QuantamHD commented 9 months ago

Are the binaries on both systems byte for byte identical? Also do you have a test case that you can share with us?

maliberty commented 9 months ago

What are the two systems? You are getting different answers so something is varying beyond runtime.

sandeep-amd commented 9 months ago

The binaries are not byte to byte identical. But both are built with same compiler(AOCC). Binary size is almost similar i.e OpenRoad is 79 MB on both systems. Both are AMD servers with similar configuration .

System1:~/sandeep/benchmarking/ORFS/AOCC/OpenROAD-flow-scripts/tools/install/OpenROAD$ ls -lrt bin/openroad -rwxr-xr-x 1 amd amd 82015776 Oct 26 17:22 bin/openroad

System 2:~/dporwal/openroad/ORFS/new/OpenROAD-flow-scripts/tools/install/OpenROAD$ ls -lrt bin/openroad -rwxr-xr-x 1 amd amd 82252592 Nov 15 11:08 bin/openroad

maliberty commented 9 months ago

Why not use the same binary to eliminate a source of difference?

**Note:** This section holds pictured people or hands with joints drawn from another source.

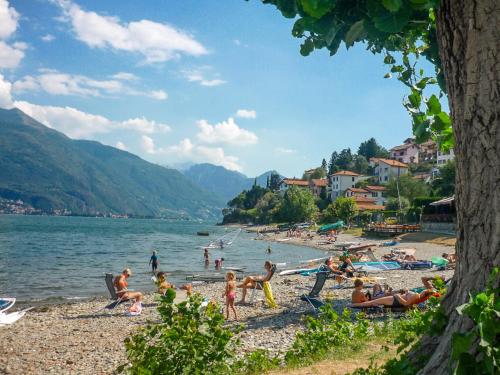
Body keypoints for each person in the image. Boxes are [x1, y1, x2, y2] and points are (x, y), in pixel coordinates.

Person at [350, 289, 435, 308]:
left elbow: (406, 303)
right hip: (395, 300)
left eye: (424, 290)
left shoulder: (417, 295)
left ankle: (352, 305)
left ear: (424, 292)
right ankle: (354, 304)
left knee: (372, 302)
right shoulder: (419, 297)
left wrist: (398, 296)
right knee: (373, 301)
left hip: (395, 300)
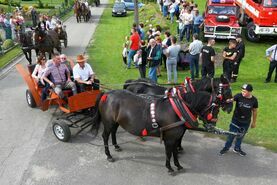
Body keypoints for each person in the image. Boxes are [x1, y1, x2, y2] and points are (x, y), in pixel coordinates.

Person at [220, 84, 258, 156]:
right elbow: (231, 100)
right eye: (242, 91)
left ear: (250, 92)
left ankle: (237, 148)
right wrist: (227, 100)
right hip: (235, 121)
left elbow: (255, 111)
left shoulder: (254, 100)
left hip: (246, 122)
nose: (242, 92)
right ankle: (226, 147)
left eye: (245, 91)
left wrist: (254, 122)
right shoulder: (238, 96)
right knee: (231, 135)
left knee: (240, 136)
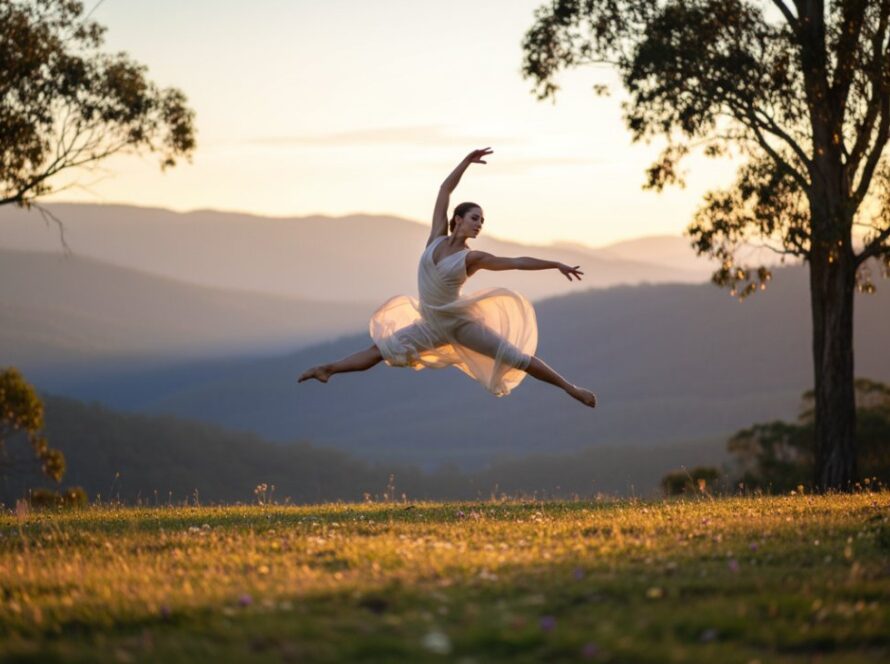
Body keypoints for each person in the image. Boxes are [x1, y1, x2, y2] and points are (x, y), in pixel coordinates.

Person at [299, 148, 597, 408]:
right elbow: (444, 190)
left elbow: (516, 262)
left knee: (516, 358)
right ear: (458, 219)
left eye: (482, 221)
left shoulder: (471, 258)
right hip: (430, 324)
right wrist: (466, 162)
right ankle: (327, 369)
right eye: (475, 218)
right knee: (378, 352)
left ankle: (572, 389)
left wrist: (555, 263)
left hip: (459, 324)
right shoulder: (435, 239)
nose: (479, 224)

Also is the input data identical?

tspyrou commented 9 months ago

@sandeep-amd if you send an email to info@precisioninno.com, we can get connected and figure out how to solve this. -Tom

sandeep-amd commented 9 months ago

Yes the input data is identical as it is being run using Open Road Flow Scripts.

Also, if yoy see the log, major difference seems to be in this step. [INFO RSZ-0045] Inserted 200 buffers, 1 to split loads. [INFO RSZ-0041] Resized 195 instances. [INFO RSZ-0043] Swapped pins on 80 instances.

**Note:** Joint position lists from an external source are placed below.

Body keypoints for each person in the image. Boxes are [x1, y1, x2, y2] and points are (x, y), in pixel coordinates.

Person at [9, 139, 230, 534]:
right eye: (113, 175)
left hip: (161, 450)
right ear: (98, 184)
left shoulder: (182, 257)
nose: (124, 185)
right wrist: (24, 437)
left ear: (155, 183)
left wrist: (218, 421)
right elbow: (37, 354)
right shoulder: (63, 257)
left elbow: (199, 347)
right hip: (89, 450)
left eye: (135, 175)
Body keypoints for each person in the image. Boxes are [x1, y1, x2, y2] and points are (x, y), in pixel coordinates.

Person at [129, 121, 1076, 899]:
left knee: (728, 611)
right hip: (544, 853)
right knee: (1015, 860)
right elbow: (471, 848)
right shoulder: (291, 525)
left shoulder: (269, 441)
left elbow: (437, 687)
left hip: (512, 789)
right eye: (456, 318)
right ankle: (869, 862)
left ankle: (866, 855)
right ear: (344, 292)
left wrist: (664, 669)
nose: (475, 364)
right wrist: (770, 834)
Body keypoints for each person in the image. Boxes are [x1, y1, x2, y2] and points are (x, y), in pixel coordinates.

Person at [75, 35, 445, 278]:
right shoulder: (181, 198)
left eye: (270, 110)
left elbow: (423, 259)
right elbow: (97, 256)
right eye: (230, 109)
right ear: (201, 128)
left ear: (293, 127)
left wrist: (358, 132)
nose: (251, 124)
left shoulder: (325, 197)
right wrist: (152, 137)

################################################################# [INFO RSZ-0045] Inserted 539 buffers, 1 to split loads. [INFO RSZ-0041] Resized 2955 instances. [INFO RSZ-0043] Swapped pins on 118 instances. #################################################################

Why it has inserted more buffers(200 vs 539) and resized more instances (195 vs 2955) ? What does these steps do ?

sandeep-amd commented 9 months ago

@sandeep-amd if you send an email to info@precisioninno.com, we can get connected and figure out how to solve this. -Tom

i will send an email

maliberty commented 9 months ago

It is performing timing optimization. You need to use the same build of OR to have comparable results. The simplest way to ensure that would be to use the same binaries on both machines.

maliberty commented 6 months ago

Were you able to connect with @tspyrou ?

tspyrou commented 6 months ago

@sandeep-amd I don't think that we connected yet.